En réponse, mais aussi pour demander du pain, des milliers de Parisiennes se réunissent le 5 octobre à l'Hôtel de Ville : marchandes, lavandières, couturières, poissardes mais aussi bourgeoises, elles forment un cortège qui se dirige sur Versailles. L'Assemblée est envahie, une délégation y exprime la faim qui tenaille le peuple, la crainte des complots et des mauvais conseils donnés au roi. Six femmes sont ensuite députées auprès de Louis XVI, qui promet une distribution de pain dans Paris et la signature des décrets et de la Déclaration des droits.

Si ce mouvement populaire est initialement autonome, le pouvoir municipal parisien s'emploie bientôt à récupérer ce courant qui menace de lui échapper. La Fayette, à la tête de la Garde nationale, se pose finalement en arbitre et incite à demander le retour du roi et de sa famille à Paris. Le 6, les manifestants pénètrent dans le château ; un ouvrier puis des gardes sont tués. Louis XVI accepte alors de revenir dans la capitale. Le cortège qui ramène « le boulanger, la boulangère et le petit mitron » compte 30 000 personnes.

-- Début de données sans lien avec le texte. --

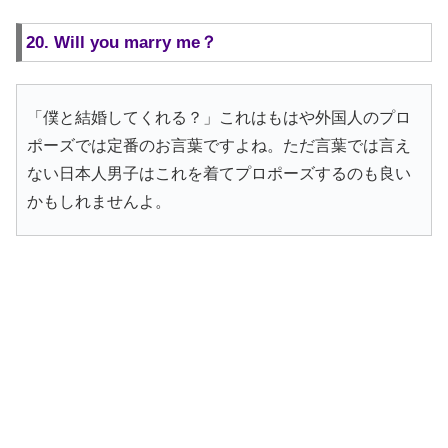
20. Will you marry me？
「僕と結婚してくれる？」これはもはや外国人のプロ
ポーズでは定番のお言葉ですよね。ただ言葉では言え
ない日本人男子はこれを着てプロポーズするのも良い
かもしれませんよ。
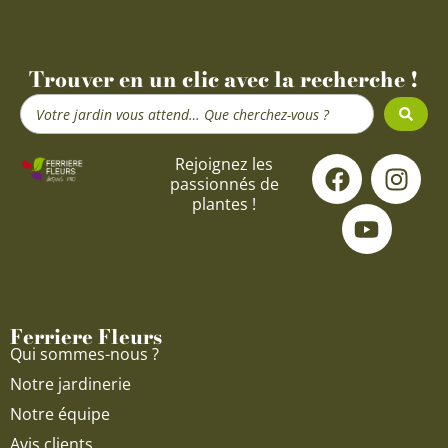
Trouver en un clic avec la recherche !
Search
...
F
Y
I
Rejoignez les
passionnés de
a
o
n
plantes !
c
u
s
e
t
t
b
u
a
o
b
g
o
e
r
Ferriere Fleurs
k
a
Qui sommes-nous ?
m
Notre jardinerie
Notre équipe
Avis clients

La famille royale, bientôt suivie par l'Assemblée, s'installe aux Tuileries, désertées par les rois de France depuis Louis XIV : ce qui a d'abord eu le caractère d'une émeute de la faim s'achève par une victoire politique.

Les journées d'octobre constituent un tournant de la Révolution : désormais le pouvoir royal est soustrait à l'influence de la cour et placé sous la menace de la révolution populaire parisienne.

octobre 1961 (manifestation du 17),

manifestation pacifique d'Algériens, à Paris, en pleine guerre d'Algérie, qui se solde par une répression sanglante.

Le 5 octobre 1961, pour lutter contre le FLN, responsable en trois ans de la mort de 42 policiers, Maurice Papon, préfet de police, demande « de la façon la plus pressante aux travailleurs algériens », alors citoyens français, de ne plus sortir entre 20 heures et 4 heures 30. Le FLN proteste contre ce couvre-feu discriminatoire en organisant des rassemblements, le 17 au soir, sur les Champs-Élysées, les grands boulevards, et dans d'autres lieux parisiens. L'intervention, très violente, de la police entraîne, selon la version officielle, la mort de 2 manifestants (auxquels s'ajouteraient 64 blessés) ; en outre, 11 538 personnes sont arrêtées et quelque 1 500 d'entre elles, contraintes de retourner en Algérie. Mais le journal le Monde révèle que plus de 60 cadavres ont été retrouvés dans la Seine et dans des fourrés, et le FLN avance le chiffre de 200 morts et de 400 disparus. La revue les Temps modernes parle de pogrom ; le député centriste Eugène Claudius-Petit, grand résistant, demande au Parlement si la France va connaître « la honte du croissant jaune après celle de l'étoile jaune » et clame que « la bête hideuse est lâchée ». Pourtant, le silence retombe vite. Ces événements tragiques rencontrent peu d'écho dans la presse et l'opinion. L'opposition de gauche préfère plutôt commémorer la manifestation du métro Charonne du 8 février 1962, avec ses huit victimes - métropolitaines. Même si des témoignages sont constamment restés disponibles, comme celui de Simone de Beauvoir à la fin de la Force des choses, il a fallu trente ans - une génération - pour qu'on reparle vraiment de ces « ratonnades d'octobre », oubliées comme l'ont été, symétriquement, les massacres de harkis lors de l'indépendance algérienne. En octobre 1997, le gouvernement de Lionel Jospin s'est engagé à permettre l'ouverture des archives, notamment celles de la préfecture de police, afin de faire la lumière sur la répression.